EXERCISE DIRECTIONS →
Answer these questions about the essay on lending books.
1. Who is credited with the opening quote that loaning books is the same as giving them away?
2. What record did the writer lend to a friend in high school and never get back?
3. What happened to the borrowed copy of Spiritual Friendship by Aelred of Rievaulx?

TEXT FOR ANALYSIS →
________

"Never loan a book to someone if you expect to get it back. Loaning books is the same as giving them away." Doug Coupland
It has been a great pleasure of mine to share my library with many other people. It has been part of my underlying justification for spending far too much money on books. One excuse for a fairly liberal book budget is that I just love books. But then many people love books and books do get to be onerous if you are moving all the time so there needs to be a greater justification for having books in hand and controlling their distribution. And so I've developed another one. My argument goes this way: I'll read the book and then let someone else read it which then in some way may elevate my status in their eyes (perhaps/perhaps not) but then also occasion a conversation between us over the book and thereby contribute to my own greater pleasure of talking about ideas and other things that matter. Yes it's still selfish and self-serving but it works for me.
Until now. The other day I was counting the cost of loaning out books and then not getting them back. Some of the books I have loaned to others but have not had returned to me are as follows: the complete corpus of Soren Kierkegaard's philosophical works translated into English by Howard and Edna Hong, Walter Brueggemann's Genesis commentary in the Interpretation series, Eugene Peterson's memoir, Pastor, Rowan Williams' book of sermons, A Ray of Darkness, Stanley Hauerwas' The Cross-Shattered Church, and the list could go on. It reminds me of the 1st ed. vinyl pressing of the set Jesus Christ Superstar by Rice and Webber which I bought while I was in High School. I gave it to a friend to listen to and never got it back. I still think about it.
Then there are the books you loan out and have returned to you in really bad shape. In one case, the person borrowing my Spiritual Friendship by Aelred of Rievaulx dropped it in a small pool of oil. It came back to me rather differently ornamented and accompanied with great apologies, but because it was out-of-print at the time, it could not be replaced and I had decided that perhaps the stains had their own particular beauty. And then I came across a quote from C.S. Lewis in which he says something to the effect that books loaned out and then returned with dog-ears, tears in pages or even damaged covers, will, in the grand scheme of things, emerge with jewels where the damages once were, and even more valuable than the books ever would have been if they had not been shared with others.
So, I continue to share my books, in spite of the losses I have already suffered and knowing that I am sure to suffer more. There is no greater pleasure than to be able to say to someone, "I have just the thing you should read. Here, I'll get it for you." Somehow, I think that that is what books were always about anyway.

________

RECORDS SUPPLIED →

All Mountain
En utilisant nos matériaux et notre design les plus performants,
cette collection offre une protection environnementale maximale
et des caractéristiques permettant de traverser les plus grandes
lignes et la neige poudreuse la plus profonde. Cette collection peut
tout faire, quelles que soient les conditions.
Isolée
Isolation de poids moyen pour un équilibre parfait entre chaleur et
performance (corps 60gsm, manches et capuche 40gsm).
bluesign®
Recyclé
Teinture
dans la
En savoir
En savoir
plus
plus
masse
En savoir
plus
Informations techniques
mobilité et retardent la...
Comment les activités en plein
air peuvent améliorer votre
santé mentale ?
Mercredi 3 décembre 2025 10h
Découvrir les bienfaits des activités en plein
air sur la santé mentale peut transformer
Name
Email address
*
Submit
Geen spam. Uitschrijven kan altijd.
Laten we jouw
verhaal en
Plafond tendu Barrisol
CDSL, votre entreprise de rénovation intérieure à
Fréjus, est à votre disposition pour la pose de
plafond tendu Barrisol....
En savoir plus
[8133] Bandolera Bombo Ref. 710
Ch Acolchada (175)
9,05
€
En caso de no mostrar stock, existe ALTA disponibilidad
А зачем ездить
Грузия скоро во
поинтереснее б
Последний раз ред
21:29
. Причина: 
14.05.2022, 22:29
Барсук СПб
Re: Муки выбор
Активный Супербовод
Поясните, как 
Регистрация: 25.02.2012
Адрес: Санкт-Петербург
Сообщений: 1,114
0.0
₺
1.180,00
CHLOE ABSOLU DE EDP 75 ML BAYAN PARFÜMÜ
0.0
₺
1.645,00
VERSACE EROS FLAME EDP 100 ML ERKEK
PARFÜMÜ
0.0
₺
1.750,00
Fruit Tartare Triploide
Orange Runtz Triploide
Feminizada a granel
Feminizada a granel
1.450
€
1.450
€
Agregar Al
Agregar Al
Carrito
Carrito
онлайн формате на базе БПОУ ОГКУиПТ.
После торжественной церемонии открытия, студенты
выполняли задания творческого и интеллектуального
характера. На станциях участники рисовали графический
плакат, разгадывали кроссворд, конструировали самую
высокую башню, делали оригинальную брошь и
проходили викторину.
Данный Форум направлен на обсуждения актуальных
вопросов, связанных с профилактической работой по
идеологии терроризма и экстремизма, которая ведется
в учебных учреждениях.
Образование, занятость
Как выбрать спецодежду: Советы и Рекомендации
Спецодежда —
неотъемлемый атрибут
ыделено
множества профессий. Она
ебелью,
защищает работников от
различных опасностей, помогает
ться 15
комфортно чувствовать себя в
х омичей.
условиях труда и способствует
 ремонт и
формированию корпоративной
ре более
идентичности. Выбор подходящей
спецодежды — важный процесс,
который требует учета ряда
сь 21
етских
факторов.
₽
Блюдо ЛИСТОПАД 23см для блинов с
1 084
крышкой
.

________

ANSWER SPACE →
1. Doug Coupland.
2. The 1st ed. vinyl pressing of the set Jesus Christ Superstar by Rice and Webber.
3. The borrower dropped it in a small pool of oil.